Right now, the foundation for NLWeb readiness is strong structured data and clear, AI-readable content. You can see how well AI agents currently discover and cite your website with a free AI readiness scan — it takes 30 seconds and requires no signup. For the complete picture, SwingIntel's AI Readiness Audit delivers expert research across 9 AI platforms, covering structured data quality, citation testing, and the technical discoverability signals that protocols like NLWeb will rely on.
Frequently Asked Questions
What is NLWeb in simple terms?
NLWeb (Natural Language Web) is an open protocol from Microsoft that allows websites to answer natural language questions from both AI agents and human users. Instead of AI crawlers scraping your pages and guessing what the content means, NLWeb lets your site serve structured, authoritative answers directly through a standardised API endpoint.
How is NLWeb different from llms.txt?
llms.txt is a static Markdown file that AI crawlers read passively during training or retrieval. NLWeb is an interactive protocol — AI agents send natural language queries, and your site responds with real-time, structured answers. They are complementary: llms.txt helps AI systems learn about your site, while NLWeb lets them query it live.
Do I need Schema.org markup for NLWeb to work?
NLWeb is designed to consume the structured data your site already publishes, primarily Schema.org JSON-LD markup. While it can also work with RSS feeds and JSONL data, having robust Schema.org markup gives NLWeb the richest data to work with.
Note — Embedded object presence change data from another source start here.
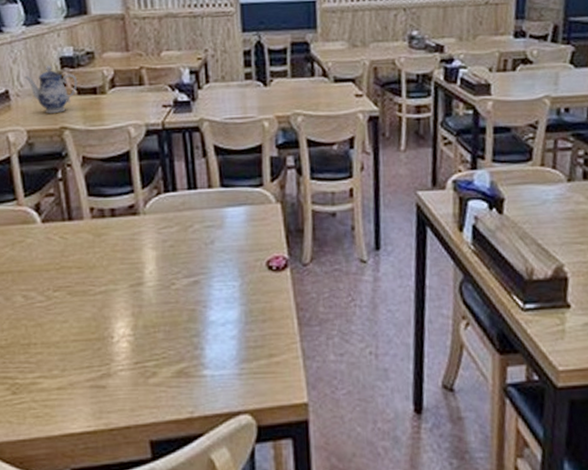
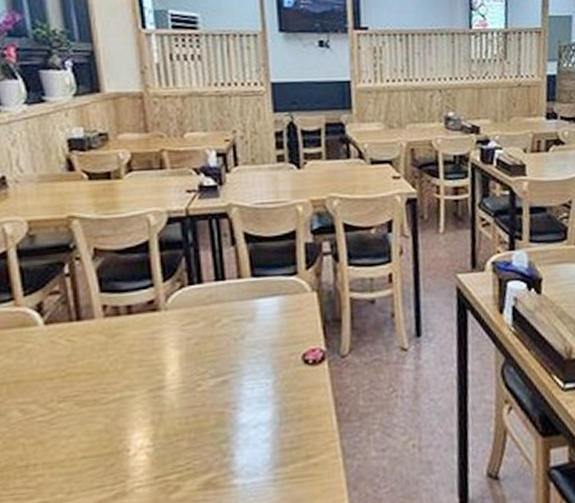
teapot: present [24,65,78,113] -> none [24,148,89,201]

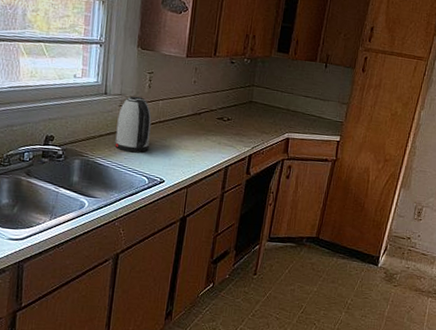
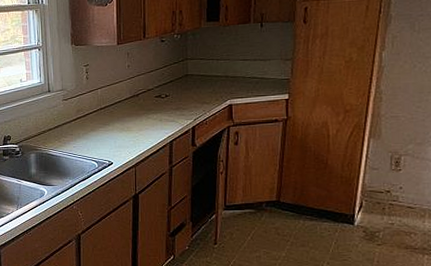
kettle: present [115,96,152,153] -> none [62,89,94,141]

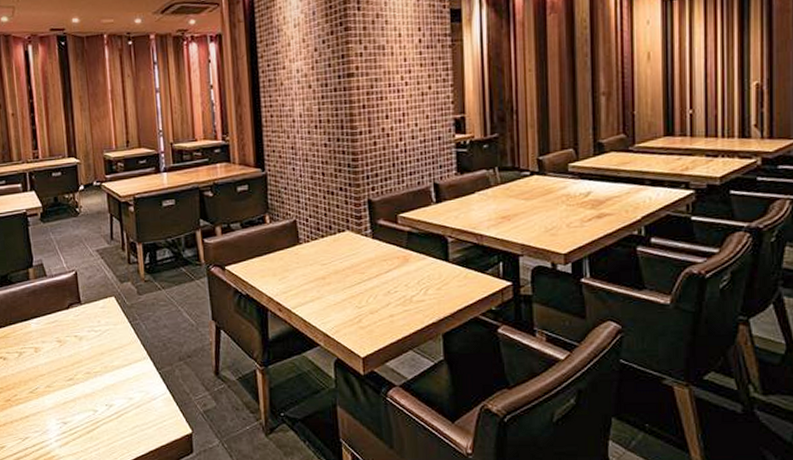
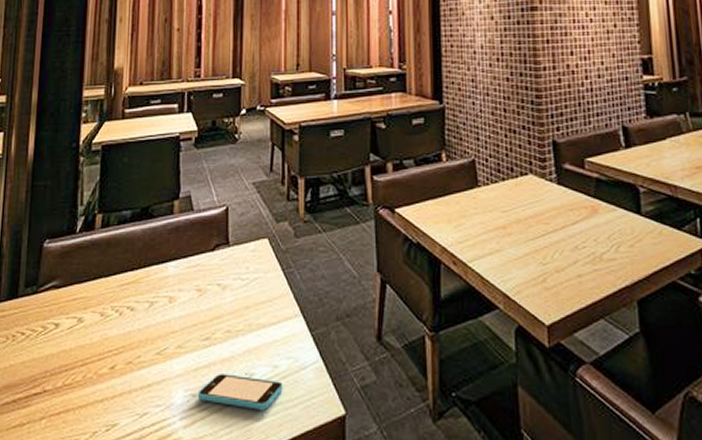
smartphone: none [67,406,138,432] -> present [197,374,283,410]

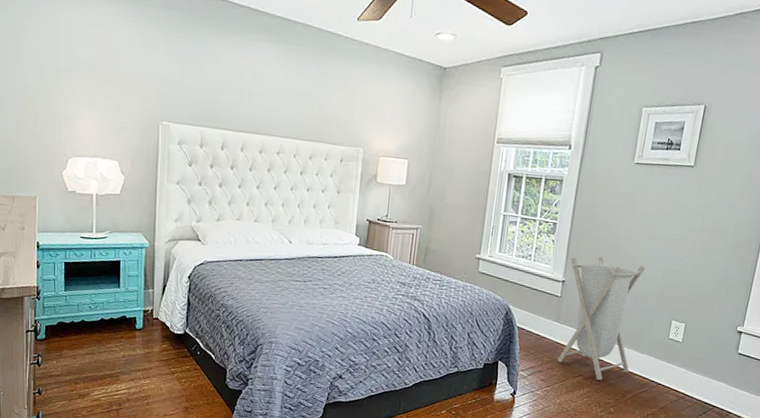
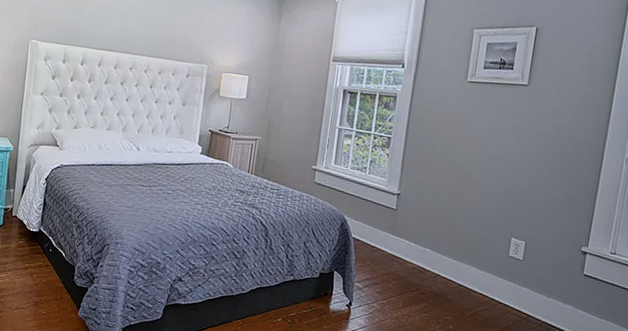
laundry hamper: present [557,256,646,380] -> none [393,171,482,296]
If your site lacks structured data, implementing it benefits both traditional search rankings and NLWeb readiness simultaneously.
Is NLWeb ready for production use?
NLWeb is open source with production-quality reference implementations in Python and .NET 9. Twelve organisations — including Eventbrite, Shopify, and Tripadvisor — are already building on the protocol. While adoption is still early, the protocol is mature enough for forward-looking businesses to evaluate and pilot today.
Who should care about NLWeb?
Any business that relies on digital discovery should pay attention. NLWeb is particularly relevant for sites with structured content — e-commerce catalogues, event listings, recipe collections, business directories, and media archives. If AI agents are becoming a discovery channel for your customers, NLWeb offers a way to serve them directly rather than relying on intermediaries.